La iella arride ai più bravi

La fortuna si dice sia cieca, mentre la sfortuna ci vedrebbe benissimo.
Sarà, ma nemmeno la sfortuna ha la vista acuta, a me pare. Sono bendate tutte e due.
Ogni giorno che passa mi si radica sempre più in testa l’idea che le qualità e i pregi personali non vengono premiati come meritano. I capricci della sorte sembrano avere, nel determinare il successo o l’insuccesso professionale di una persona, un peso di gran lunga maggiore. Né sembra che l’imbecillità conclamata rappresenti un serio ostacolo per ascendere sulla vetta.
Insomma, il talento non paga. Né l’esserne privi significa perdere la speranza di raggiungere i traguardi più luminosi.
Tutto ciò è ingiusto, ma in un certo senso è purtroppo inevitabile. La linea di partenza non è uguale per tutti. Chi nasce figlio di papà gode di indubbi vantaggi. Siete un povero scemo? Non abbiate paura, se vostro padre siede in parlamento un posticino di rilievo in un ente pubblico non ve lo negherà nessuno. Se nascete al contrario in una regione dominata dalle organizzazioni criminali, dovrete fare i conti con quella triste realtà. Ossia, se non intendete adeguarvi all’ambiente, sarete tagliati fuori pur se possedete un quoziente d’intelligenza pari a quello di Albert Einstein.
Il contesto, come lo chiamava Leonardo Sciascia, domina le nostre vite, c’è poco da discutere.

Devo ammettere, vergognandomi non poco, che i miei più lucrosi successi professionali li ho ottenuti senza alcuno sforzo di volontà o un minimo impegno da parte mia.
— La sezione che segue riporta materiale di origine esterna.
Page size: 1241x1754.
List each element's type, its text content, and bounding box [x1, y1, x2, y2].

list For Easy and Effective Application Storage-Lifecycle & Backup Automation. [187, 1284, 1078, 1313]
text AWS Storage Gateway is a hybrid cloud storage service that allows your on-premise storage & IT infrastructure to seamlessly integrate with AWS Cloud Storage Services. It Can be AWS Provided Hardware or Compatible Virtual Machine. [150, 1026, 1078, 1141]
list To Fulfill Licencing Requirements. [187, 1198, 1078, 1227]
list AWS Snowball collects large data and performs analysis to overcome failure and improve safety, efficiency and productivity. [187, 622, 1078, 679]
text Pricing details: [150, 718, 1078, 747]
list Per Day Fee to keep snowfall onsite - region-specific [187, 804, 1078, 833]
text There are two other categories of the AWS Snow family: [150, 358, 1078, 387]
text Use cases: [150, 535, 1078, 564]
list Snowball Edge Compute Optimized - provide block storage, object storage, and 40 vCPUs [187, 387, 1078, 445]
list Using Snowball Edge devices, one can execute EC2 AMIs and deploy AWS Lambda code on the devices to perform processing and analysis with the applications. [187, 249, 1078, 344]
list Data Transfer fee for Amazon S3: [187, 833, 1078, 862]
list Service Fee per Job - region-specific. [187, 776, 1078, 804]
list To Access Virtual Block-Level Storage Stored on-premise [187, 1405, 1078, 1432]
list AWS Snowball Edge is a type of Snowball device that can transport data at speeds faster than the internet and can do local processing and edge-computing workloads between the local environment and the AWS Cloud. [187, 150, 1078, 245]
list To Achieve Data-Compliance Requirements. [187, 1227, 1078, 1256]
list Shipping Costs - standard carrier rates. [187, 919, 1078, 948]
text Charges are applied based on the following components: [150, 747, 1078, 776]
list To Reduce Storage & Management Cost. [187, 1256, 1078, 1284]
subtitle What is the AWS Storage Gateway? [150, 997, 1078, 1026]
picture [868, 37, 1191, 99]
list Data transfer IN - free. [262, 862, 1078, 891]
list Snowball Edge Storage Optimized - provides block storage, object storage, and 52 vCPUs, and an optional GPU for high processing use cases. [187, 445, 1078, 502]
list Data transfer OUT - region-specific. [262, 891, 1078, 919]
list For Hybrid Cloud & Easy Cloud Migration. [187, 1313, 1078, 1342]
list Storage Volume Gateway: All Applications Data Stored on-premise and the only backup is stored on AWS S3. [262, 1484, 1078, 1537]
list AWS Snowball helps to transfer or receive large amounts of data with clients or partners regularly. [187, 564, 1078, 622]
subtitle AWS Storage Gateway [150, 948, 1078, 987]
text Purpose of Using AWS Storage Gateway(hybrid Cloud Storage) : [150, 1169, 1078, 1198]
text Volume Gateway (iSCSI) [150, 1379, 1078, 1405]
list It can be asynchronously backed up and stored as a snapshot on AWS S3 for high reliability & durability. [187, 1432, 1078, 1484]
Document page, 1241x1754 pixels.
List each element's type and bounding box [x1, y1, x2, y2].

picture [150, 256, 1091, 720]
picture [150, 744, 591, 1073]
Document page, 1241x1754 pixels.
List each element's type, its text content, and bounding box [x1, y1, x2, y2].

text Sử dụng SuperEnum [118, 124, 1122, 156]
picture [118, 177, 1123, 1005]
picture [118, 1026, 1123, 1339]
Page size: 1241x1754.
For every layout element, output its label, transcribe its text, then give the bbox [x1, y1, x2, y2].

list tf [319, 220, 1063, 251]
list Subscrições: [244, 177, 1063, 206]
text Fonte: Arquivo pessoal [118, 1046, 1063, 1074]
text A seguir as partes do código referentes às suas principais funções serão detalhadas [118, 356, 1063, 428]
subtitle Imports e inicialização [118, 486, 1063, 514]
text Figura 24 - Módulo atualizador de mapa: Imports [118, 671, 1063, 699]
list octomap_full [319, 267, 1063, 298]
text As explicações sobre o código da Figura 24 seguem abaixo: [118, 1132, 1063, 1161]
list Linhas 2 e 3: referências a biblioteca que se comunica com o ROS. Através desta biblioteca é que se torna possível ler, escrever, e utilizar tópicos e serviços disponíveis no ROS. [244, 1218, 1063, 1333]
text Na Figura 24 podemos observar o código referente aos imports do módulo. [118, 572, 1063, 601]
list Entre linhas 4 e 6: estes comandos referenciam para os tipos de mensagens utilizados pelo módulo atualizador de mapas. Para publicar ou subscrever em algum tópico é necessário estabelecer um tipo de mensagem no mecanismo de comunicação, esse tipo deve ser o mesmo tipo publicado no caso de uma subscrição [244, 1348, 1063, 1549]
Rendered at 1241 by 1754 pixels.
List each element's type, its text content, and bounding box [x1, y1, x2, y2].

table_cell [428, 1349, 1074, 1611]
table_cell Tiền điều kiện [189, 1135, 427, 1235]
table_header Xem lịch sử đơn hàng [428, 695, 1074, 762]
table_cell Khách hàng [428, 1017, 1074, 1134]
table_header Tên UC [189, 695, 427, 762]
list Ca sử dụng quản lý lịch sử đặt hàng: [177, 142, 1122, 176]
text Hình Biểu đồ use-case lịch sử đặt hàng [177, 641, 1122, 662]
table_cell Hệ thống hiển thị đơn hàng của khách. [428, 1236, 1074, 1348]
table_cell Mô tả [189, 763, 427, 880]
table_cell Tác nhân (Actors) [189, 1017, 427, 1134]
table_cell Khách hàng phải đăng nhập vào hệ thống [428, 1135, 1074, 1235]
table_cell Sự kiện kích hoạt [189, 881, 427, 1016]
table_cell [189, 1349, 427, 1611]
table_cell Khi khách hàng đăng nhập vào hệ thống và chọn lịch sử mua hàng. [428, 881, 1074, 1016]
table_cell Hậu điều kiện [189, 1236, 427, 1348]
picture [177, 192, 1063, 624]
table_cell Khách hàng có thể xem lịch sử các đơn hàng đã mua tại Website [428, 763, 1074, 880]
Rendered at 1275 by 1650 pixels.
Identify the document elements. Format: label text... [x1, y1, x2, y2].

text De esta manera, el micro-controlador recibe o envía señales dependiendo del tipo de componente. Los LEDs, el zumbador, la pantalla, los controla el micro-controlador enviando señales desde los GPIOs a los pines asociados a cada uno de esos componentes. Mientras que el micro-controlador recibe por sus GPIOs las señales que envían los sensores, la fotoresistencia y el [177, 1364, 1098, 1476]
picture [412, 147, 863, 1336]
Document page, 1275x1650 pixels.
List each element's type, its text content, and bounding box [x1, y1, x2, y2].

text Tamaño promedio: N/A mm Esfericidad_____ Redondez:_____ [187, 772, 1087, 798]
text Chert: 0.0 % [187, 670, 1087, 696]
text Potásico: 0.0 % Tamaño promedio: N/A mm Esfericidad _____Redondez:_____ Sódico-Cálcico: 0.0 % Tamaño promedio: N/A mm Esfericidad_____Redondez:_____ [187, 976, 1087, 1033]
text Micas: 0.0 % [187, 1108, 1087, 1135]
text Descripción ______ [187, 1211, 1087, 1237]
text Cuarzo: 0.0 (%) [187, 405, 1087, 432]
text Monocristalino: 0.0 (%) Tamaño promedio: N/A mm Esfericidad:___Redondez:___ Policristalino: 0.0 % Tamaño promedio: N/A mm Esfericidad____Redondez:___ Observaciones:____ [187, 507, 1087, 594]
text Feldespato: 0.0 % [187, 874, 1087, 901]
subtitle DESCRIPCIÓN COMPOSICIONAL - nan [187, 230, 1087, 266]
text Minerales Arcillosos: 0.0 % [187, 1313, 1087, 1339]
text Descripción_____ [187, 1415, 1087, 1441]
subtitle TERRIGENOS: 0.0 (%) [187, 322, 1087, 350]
Sono stati puri colpi di fortuna. Così come, al contrario, i più cocenti insuccessi hanno beffardamente ricompensato le mie più vigorose fatiche.
E’ deprimente, lo so, e si finisce con il diventare fatalisti. Al riguardo mai dimenticherò un fatto che mi raccontava mio padre. Quand’era allievo ufficiale un suo istruttore, che aveva combattuto in Russia, non mancava di ricordare come la prudenza e l’avvedutezza non fossero bastate a salvare la vita a tanti suoi commilitoni. La prima pallottola vagante era tutta per loro. Al contrario i più avventati, i più spericolati, gli scervellati da manicomio in combattimento non si facevano neanche un graffio. In base alle sue esperienze di guerra quell’istruttore era perciò diventato un fatalista convinto.
Così è, ci piaccia o no. E dunque, rassegnamoci. La iella arride ai migliori e la sfortuna non punisce i peggiori.